• What to do
1. Rewrite the paragraph beginning "The deepFake space consists" from the GAN text as one shorter sentence that keeps its main facts.
2. According to the GAN text, which people and costs are no longer needed when GANs create photos of imaginary fashion models? List all of them.
3. Write what comes next in the GAN text, picking up after its final sentence.

MIT IBM Watson AI Lab has released a Gan Paint Demo that gives a good insight into how the GAN technology works.
GANs can be used for a number of exciting things but what has caught the public’s imagination is the use of GANs to create deepFakes, i.e. to create videos of talking people where the face has been swapped for some else. Such as the video of Barack Obama above.
The deepFake space consists of numerous cloud-based webpages such as https://deepfakesweb.com and the Chinese app Zao, that allow anyone with a minimum knowledge of the web to create deepFakes and host them in the cloud.
So GANs can be used to create deepFakes. But deepFakes is only a very small part of the story of GANs.
GANs can be used to create photos of imaginary fashion models, with no need to hire a real model, photographer, makeup artist, or pay for a studio and transportation.
Generate fashion images using Generative Adversarial Networks. Define a GAN model and implement a DCGAN model to generate fashion images without writing a single line of code.This IBM article, by Smruthi Raj Mohan, Raunak Sinha, Anush Sankaran and Senthil Mani, describes a code pattern that is made up of a simple JSON that represents a Generative Adversarial Network (GAN) model that implements a Deep Convolutional GAN (DCGAN) model to generate fashion images without writing a single line of code.

• Exercise data

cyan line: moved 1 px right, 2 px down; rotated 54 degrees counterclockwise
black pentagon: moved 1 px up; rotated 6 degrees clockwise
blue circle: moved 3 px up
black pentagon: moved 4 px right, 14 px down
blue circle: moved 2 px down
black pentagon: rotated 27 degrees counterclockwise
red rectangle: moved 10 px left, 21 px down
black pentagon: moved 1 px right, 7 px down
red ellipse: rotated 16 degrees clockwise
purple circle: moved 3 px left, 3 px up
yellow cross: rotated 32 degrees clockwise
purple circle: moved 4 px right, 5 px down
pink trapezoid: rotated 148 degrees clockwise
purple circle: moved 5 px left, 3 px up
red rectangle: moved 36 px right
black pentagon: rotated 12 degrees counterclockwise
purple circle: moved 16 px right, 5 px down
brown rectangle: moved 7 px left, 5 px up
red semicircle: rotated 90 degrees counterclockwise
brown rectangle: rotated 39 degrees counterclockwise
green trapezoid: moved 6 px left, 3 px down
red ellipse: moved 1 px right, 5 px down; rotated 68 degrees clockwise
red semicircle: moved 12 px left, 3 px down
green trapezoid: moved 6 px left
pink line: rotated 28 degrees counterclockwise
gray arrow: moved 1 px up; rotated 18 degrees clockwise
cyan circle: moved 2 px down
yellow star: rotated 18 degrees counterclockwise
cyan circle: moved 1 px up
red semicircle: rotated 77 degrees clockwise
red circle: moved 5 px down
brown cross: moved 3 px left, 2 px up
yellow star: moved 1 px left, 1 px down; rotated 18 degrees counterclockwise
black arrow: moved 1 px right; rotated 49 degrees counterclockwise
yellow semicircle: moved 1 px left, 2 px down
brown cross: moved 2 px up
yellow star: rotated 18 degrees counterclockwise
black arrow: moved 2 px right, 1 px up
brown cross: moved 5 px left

• Solved problems
1. Many cloud-based webpages, such as https://deepfakesweb.com, and the Chinese app Zao let anyone with minimal web knowledge make deepFakes and host them in the cloud.

2.
- a real model
- a photographer
- a makeup artist
- a studio
- transportation

3.
And the data set that makes this possible in the fashion industry is
Fashion-MNIST, a dataset of Zalando’s article images — consisting of a training set of 60,000 examples and a test set of 10,000 examples. Each example is a 28x28 grayscale image, associated with a label from 10 classes.
This is an example of legitimate uses of GAN models, that can be quite dramatic, replacing humans in an entire industrial segment.
GANs can also be used for creating artificial medical images for testing purposes, such as Generating MRI Images of Brain Tumors with GANs, which Alisya Kainth has described in Medium and GANs for creating artificial medical images, described by Edwin Donelly on Twitter.
Using GAN for Medical Imaging is a rapidly growing field primarily because of the existence of large datasets.
Please note the difference between GAN and DCGAN, Deep Convolutional Generative Adversarial Networks.
So we see how GAN-based apps are depending on a number of factors. First of all the underlying neural network technology, then large datasets and then in the case of deepFakes, easy-to-use client tools on the web that allows anyone with a laptop to quickly create deepFakes.
A very interesting and at the same time worrysome technology.